Generation jettisons 90% of employees due to lack of time, cash to develop autoimmune tech

Generation Bio is shedding 90% of its workforce after the biotech acknowledged it’s unlikely to find the cash to take its lipid nanoparticle tech into the clinic.

The Massachusetts-based company has been focused on applying a cell-targeted lipid nanoparticle (ctLNP) delivery platform to its programs in various liver-related cell types. Using a T-cell-specific ligand, Generation has seen potential in using ctLNPs to deliver siRNA to T cells to address autoimmune diseases.

Some initial preclinical findings suggest the company could be onto something. In its second-quarter earnings release, Generation pointed to data from a recent nonhuman primate study that demonstrated that a 0.5-mg/kg dose of ctLNP-siRNA resulted in a “significant knockdown” in T cells of beta-2 microglobulin, a reporter protein, over three weeks.

“These results are consistent with previous non-human primate studies that have demonstrated efficient, selective and specific ctLNP delivery to multiple cell types and with different cargoes, including mRNA and the company’s proprietary immune-quiet DNA,” Generation explained in the release.

But even if the science shows promise, Generation needs two other commodities in short supply to bring its work to fruition—time and money.

“While our delivery system is mature, our program data are early and we recognize the significant time and investment required to reach proof-of-concept in patients, as well as the uncertainty of extending our current cash runway,” CEO Geoff McDonough, M.D., said in a statement.

“We are evaluating strategic options to maximize the value of our assets for our shareholders and their potential to offer meaningful benefit to patients,” McDonough added.

In practice, this means waving goodbye to 9 of 10 of the company’s employees, with Generation’s R&D organization not being spared.

As part of this major restructure—set to occur in stages up to the end of October—the company said it will “initially maintain its core research and development capabilities as it engages in the strategic alternatives review process.”

Generation ended June with $141.4 million in the bank, which the company expects to stretch out “for the foreseeable future.”
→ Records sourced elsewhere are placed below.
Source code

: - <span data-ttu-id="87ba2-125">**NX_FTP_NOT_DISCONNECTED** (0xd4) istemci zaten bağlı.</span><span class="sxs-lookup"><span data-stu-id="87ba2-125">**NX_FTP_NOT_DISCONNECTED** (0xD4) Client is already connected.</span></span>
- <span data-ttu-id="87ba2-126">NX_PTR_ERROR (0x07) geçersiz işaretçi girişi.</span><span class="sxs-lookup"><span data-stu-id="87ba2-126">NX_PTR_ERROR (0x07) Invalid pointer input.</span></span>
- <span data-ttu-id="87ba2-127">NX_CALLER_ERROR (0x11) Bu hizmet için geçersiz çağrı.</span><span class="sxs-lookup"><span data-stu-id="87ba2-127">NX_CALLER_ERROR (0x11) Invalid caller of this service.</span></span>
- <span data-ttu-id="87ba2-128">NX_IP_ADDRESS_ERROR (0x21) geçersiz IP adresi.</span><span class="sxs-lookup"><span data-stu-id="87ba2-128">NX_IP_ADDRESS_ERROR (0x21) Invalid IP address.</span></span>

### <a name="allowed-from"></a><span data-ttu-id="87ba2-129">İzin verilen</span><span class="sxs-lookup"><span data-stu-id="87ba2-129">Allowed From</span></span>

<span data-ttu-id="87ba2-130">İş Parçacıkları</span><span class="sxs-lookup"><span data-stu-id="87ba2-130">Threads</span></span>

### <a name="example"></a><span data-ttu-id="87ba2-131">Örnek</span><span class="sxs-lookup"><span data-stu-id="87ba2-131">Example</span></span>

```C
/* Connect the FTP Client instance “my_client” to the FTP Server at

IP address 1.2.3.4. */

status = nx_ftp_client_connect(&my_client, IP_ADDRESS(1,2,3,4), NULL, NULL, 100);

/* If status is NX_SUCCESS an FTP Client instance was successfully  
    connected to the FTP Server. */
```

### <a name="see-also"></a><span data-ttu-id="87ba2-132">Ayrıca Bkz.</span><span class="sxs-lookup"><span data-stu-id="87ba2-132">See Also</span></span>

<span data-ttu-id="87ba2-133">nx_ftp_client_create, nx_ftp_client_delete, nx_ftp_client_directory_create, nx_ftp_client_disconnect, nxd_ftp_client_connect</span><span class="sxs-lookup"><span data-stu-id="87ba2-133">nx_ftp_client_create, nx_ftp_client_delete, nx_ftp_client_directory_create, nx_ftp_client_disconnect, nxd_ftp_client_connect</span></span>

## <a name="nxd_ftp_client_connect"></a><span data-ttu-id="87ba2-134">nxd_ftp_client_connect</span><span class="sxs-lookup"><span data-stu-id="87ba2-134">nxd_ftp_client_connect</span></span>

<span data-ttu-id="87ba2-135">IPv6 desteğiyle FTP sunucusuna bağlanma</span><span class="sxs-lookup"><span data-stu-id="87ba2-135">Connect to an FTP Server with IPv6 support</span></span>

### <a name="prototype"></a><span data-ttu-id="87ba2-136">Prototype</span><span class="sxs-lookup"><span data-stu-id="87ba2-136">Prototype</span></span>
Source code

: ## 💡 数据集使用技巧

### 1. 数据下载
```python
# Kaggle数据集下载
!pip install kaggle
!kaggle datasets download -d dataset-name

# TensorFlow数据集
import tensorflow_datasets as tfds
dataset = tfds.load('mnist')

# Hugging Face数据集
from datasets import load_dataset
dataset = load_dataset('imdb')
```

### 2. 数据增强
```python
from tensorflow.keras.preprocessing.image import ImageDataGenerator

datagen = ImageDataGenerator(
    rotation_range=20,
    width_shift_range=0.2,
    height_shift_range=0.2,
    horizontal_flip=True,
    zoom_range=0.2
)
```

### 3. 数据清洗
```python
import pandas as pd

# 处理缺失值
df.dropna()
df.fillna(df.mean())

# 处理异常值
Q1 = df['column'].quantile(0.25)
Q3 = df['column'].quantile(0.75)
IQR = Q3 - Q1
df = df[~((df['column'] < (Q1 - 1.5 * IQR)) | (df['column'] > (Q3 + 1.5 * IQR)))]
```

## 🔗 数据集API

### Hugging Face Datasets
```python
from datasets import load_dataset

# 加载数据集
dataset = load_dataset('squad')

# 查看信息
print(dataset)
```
The biotech went public in 2020 with a pipeline of gene therapies designed to hit targets in the liver and the eye. Work on hemophilia A hit a major setback the following year, and, by 2023, the company had shifted focus based on the belief there was “a clear path” to developing its own programs against targets beyond the liver. 

That R&D pivot saw the company lay off 40% of its workforce, including its chief medical officer and its chief development officer.